WHAT TO WORK ON:
Reproduce the entire listing exactly. Leave the pictures out.

[[ SOURCE MATERIAL open ]]

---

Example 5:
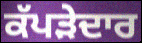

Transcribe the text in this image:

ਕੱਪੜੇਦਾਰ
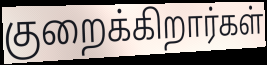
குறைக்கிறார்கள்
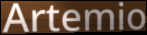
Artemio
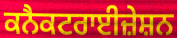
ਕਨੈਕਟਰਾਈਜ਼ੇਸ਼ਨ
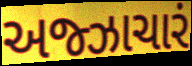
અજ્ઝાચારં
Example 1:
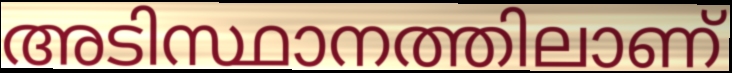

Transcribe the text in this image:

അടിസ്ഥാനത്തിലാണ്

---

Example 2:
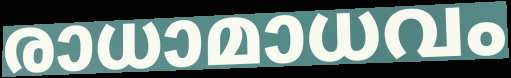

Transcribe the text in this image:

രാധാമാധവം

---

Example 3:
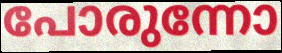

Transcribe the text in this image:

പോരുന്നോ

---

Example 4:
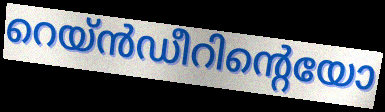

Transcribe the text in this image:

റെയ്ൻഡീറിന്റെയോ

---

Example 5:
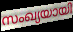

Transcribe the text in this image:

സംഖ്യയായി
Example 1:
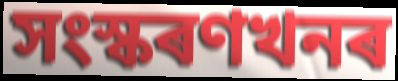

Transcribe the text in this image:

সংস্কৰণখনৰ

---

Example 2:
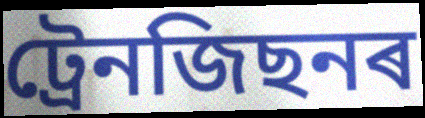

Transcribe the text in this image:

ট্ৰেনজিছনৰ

[[ SOURCE MATERIAL closed ]]

SOLUTION TO THIS PROBLEM:
---

Example 5:

Transcribe the text in this image:

ਕੱਪੜੇਦਾਰ
குறைக்கிறார்கள்
Artemio
ਕਨੈਕਟਰਾਈਜ਼ੇਸ਼ਨ
અજ્ઝાચારં
Example 1:

Transcribe the text in this image:

അടിസ്ഥാനത്തിലാണ്

---

Example 2:

Transcribe the text in this image:

രാധാമാധവം

---

Example 3:

Transcribe the text in this image:

പോരുന്നോ

---

Example 4:

Transcribe the text in this image:

റെയ്ൻഡീറിന്റെയോ

---

Example 5:

Transcribe the text in this image:

സംഖ്യയായി
Example 1:

Transcribe the text in this image:

সংস্কৰণখনৰ

---

Example 2:

Transcribe the text in this image:

ট্ৰেনজিছনৰ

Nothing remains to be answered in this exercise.